Activity.
Set down exactly, from the records below, the line with "right front paw: (195, 198)" through the line with "left knee: (771, 658)", and nothing else.

━━━━━━━━━━━━━━━━━━━━

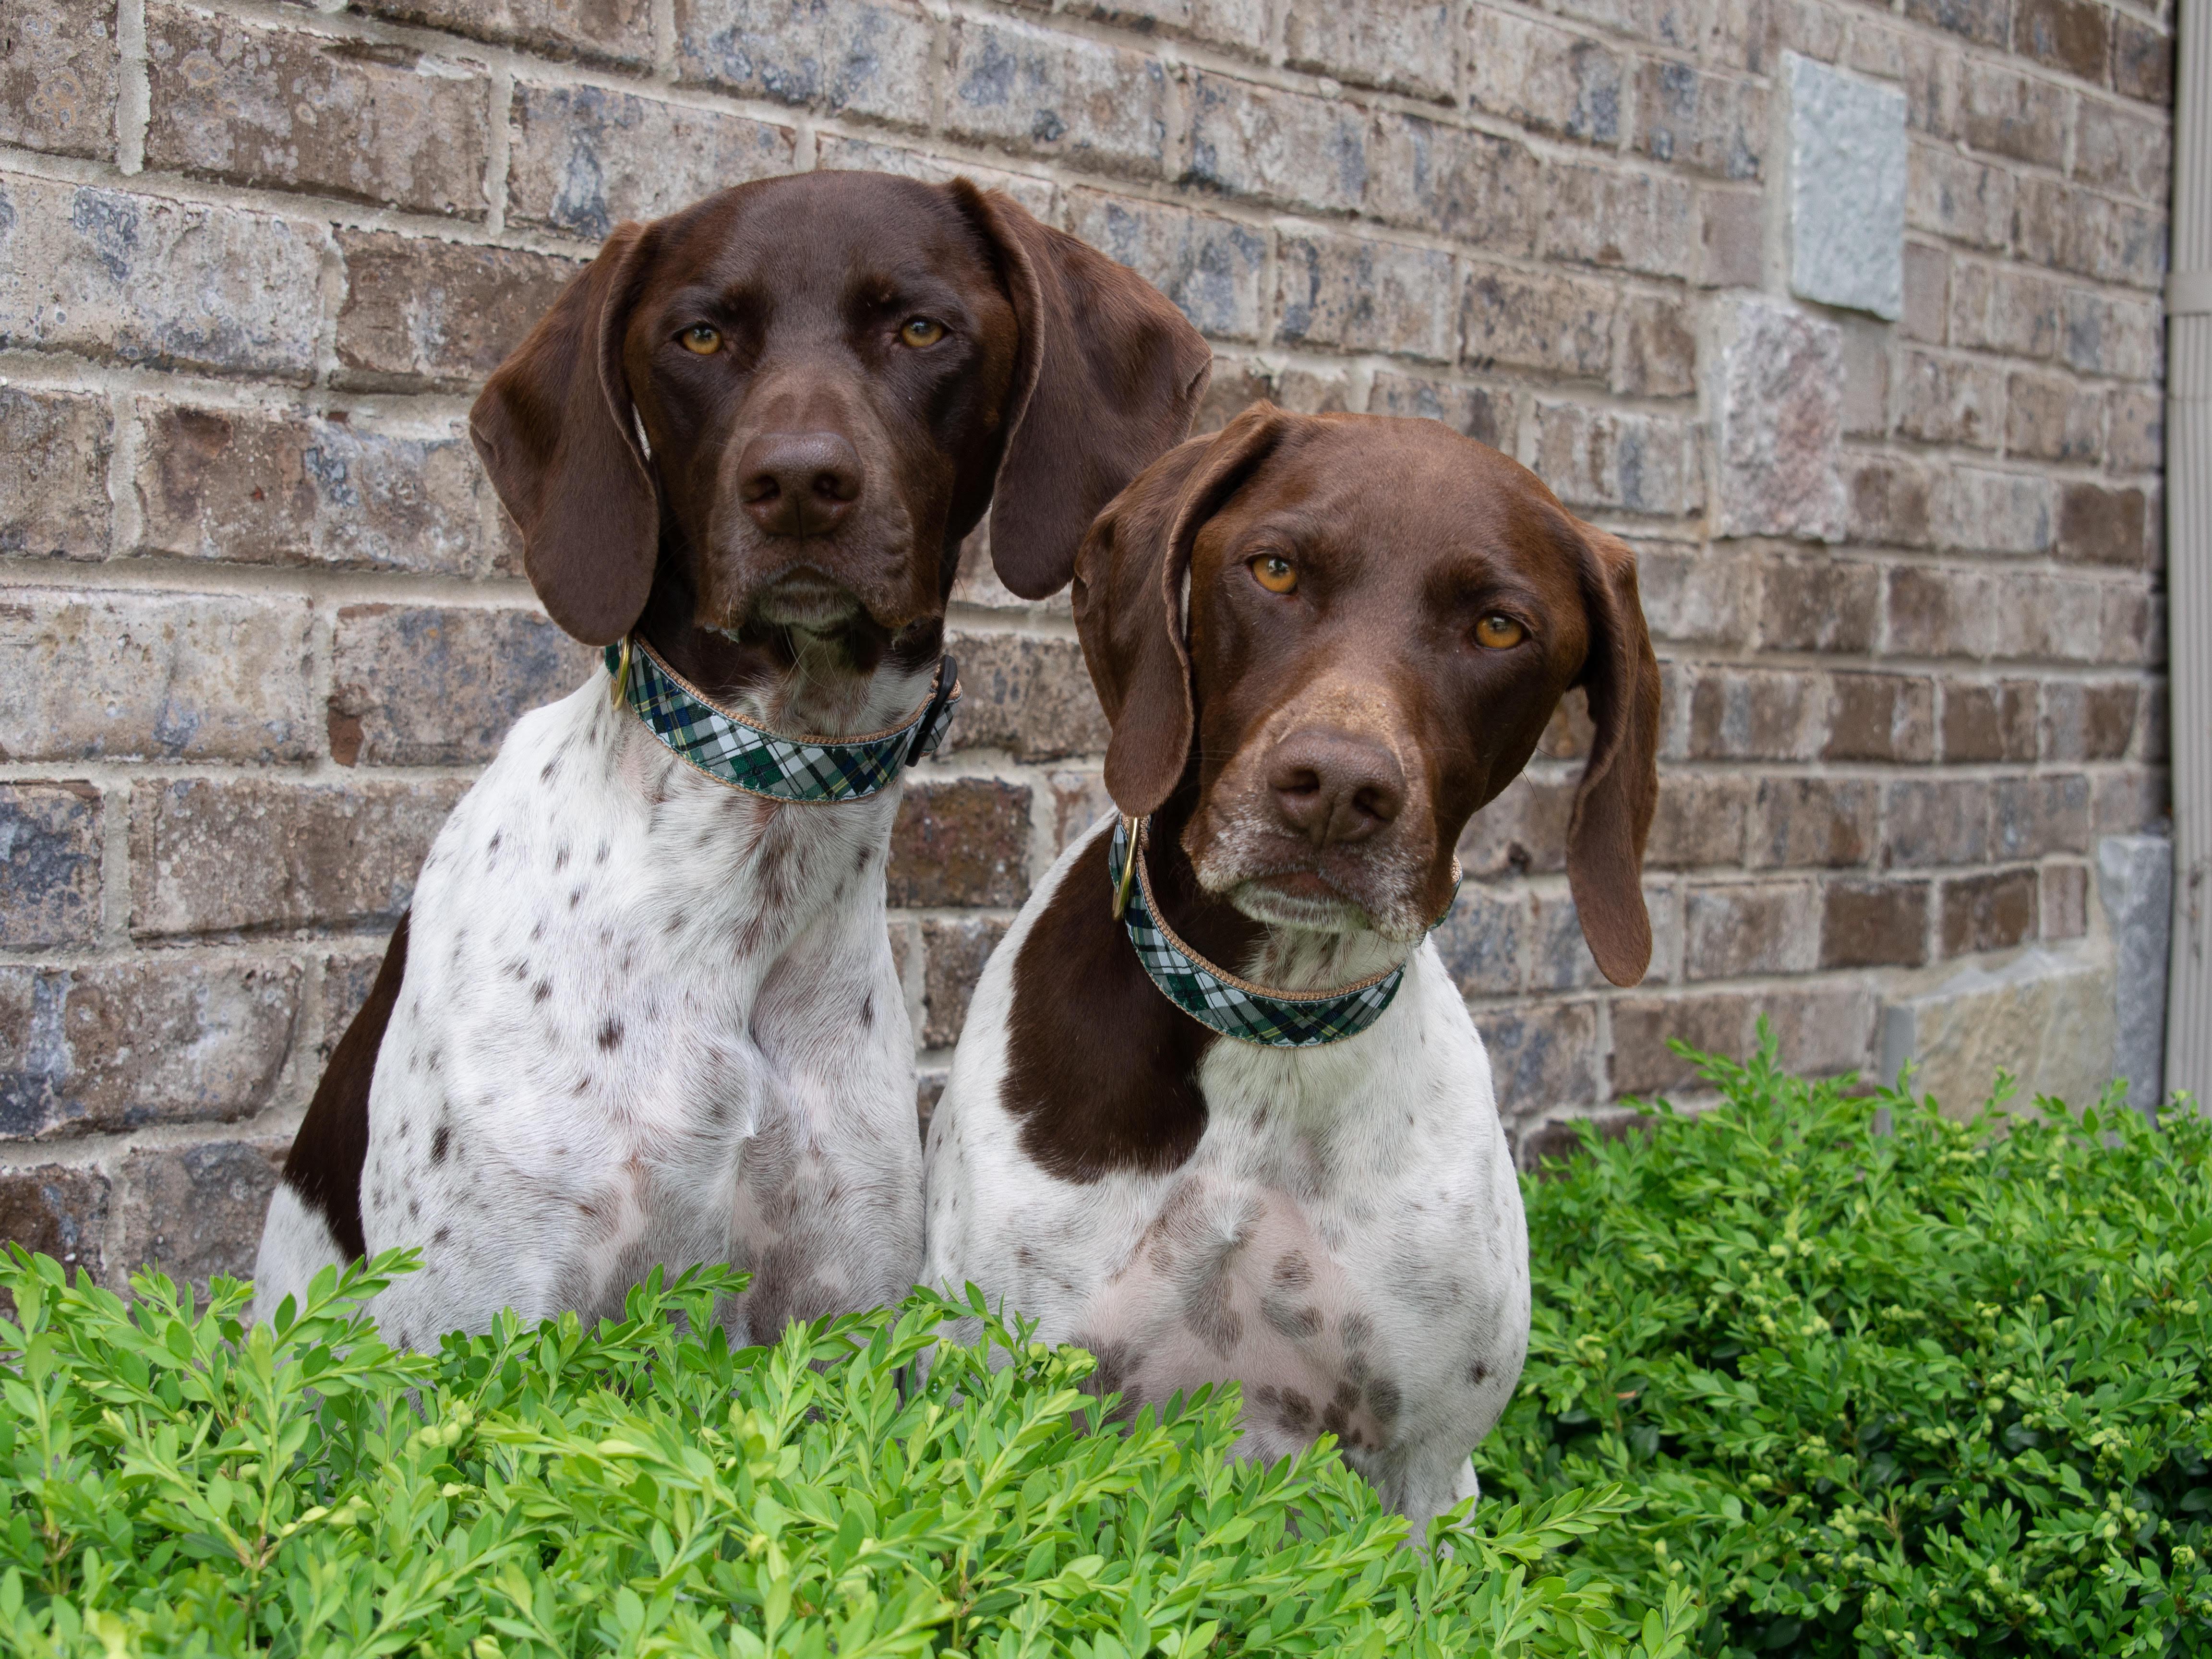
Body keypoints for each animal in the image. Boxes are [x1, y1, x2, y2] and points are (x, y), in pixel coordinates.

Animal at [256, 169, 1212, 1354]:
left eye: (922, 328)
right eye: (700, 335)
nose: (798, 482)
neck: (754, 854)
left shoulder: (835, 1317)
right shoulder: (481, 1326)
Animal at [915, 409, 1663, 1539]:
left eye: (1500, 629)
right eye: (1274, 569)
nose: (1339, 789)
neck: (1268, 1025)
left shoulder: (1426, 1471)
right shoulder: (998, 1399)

━━━━━━━━━━━━━━━━━━━━

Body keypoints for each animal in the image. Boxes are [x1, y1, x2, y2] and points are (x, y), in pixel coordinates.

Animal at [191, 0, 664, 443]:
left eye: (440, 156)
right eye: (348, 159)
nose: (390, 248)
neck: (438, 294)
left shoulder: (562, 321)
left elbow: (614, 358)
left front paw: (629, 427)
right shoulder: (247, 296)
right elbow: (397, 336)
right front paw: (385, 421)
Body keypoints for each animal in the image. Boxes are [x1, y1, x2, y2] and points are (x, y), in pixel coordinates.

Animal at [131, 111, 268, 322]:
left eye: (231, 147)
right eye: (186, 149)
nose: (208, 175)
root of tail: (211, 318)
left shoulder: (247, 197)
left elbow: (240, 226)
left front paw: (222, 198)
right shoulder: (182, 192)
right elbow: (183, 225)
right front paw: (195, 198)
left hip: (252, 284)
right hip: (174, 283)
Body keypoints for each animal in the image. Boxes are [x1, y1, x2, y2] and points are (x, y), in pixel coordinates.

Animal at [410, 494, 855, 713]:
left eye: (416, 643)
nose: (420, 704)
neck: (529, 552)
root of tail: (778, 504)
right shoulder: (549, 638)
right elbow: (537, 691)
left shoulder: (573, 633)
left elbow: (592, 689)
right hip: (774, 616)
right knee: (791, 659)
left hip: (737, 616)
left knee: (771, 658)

━━━━━━━━━━━━━━━━━━━━

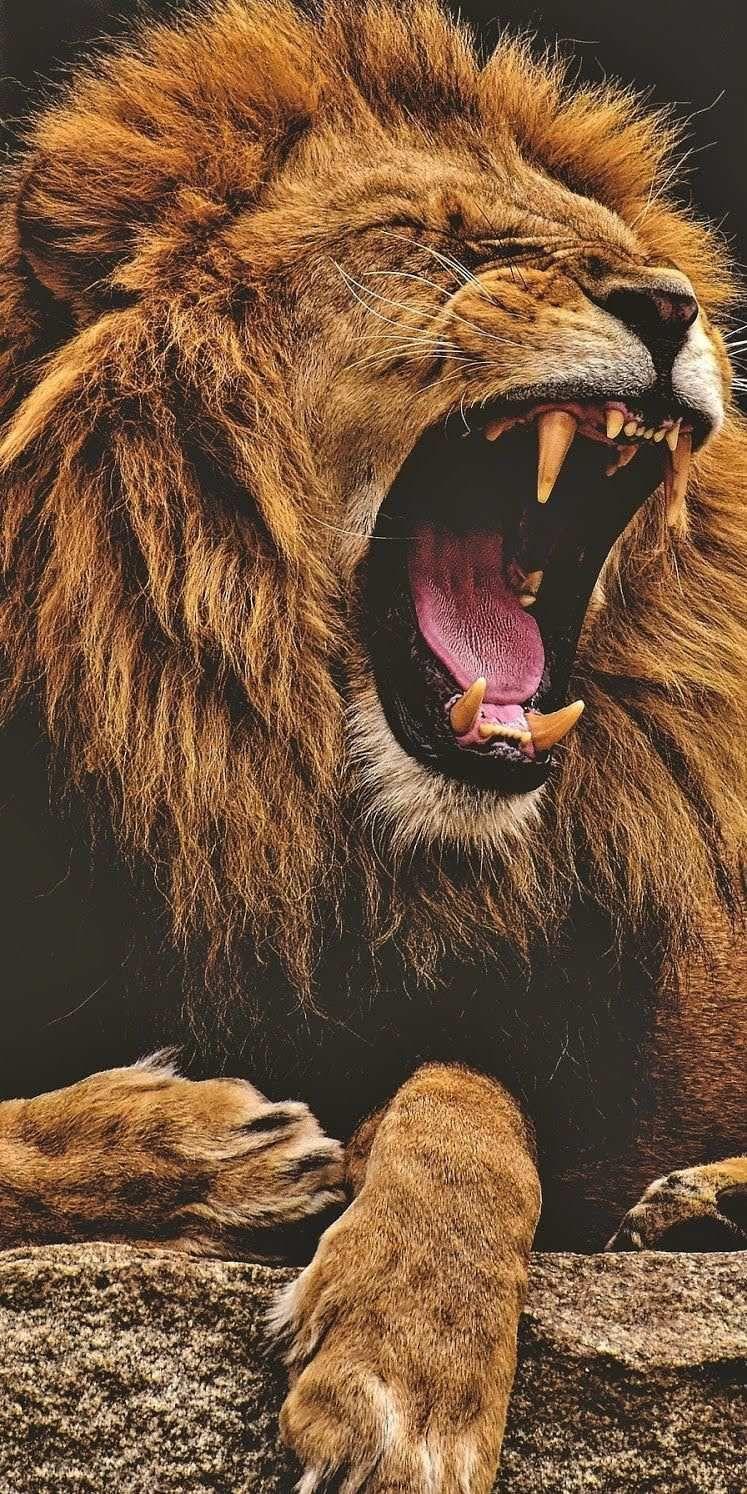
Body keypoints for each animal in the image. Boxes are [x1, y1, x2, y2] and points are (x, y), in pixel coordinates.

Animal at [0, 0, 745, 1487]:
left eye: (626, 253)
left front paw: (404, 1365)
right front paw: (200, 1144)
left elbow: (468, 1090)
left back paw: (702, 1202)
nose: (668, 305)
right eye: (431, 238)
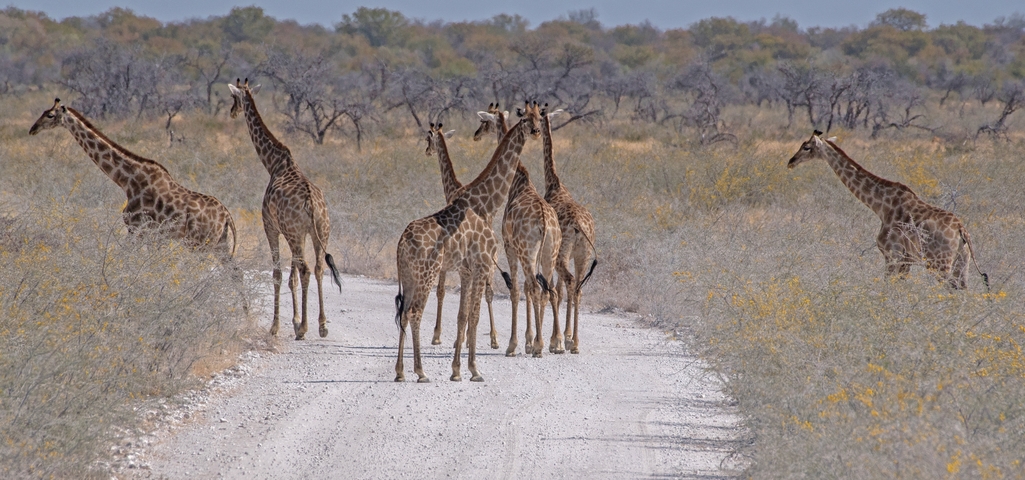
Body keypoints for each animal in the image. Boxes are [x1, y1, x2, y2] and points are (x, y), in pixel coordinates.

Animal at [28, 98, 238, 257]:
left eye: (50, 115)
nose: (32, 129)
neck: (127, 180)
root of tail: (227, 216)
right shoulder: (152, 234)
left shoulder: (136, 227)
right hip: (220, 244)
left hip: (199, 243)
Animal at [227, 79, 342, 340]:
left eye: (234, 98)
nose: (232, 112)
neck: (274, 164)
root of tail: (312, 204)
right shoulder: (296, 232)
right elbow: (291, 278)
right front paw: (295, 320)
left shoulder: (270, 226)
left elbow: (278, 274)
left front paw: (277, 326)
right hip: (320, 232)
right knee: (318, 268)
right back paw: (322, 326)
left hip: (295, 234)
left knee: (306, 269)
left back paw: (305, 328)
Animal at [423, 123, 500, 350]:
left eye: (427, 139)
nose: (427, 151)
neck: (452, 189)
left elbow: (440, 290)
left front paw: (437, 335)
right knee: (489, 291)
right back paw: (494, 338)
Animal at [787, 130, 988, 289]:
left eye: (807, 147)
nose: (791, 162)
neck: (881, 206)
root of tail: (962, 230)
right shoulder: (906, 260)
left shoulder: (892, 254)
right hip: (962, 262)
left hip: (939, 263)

━━━━━━━━━━━━━━━━━━━━

Response area.
right front paw: (195, 198)
left hip: (252, 284)
right hip: (174, 283)
Body keypoints for each animal in the image. Boxes are [x1, y1, x2, y2] and points are (x, y), in pixel coordinates.

Animal at [410, 494, 855, 713]:
left eye: (416, 643)
nose: (420, 704)
neck: (529, 552)
root of tail: (778, 504)
right shoulder: (549, 638)
right elbow: (537, 691)
left shoulder: (573, 633)
left elbow: (592, 689)
right hip: (774, 616)
right knee: (791, 659)
left hip: (737, 616)
left knee: (771, 658)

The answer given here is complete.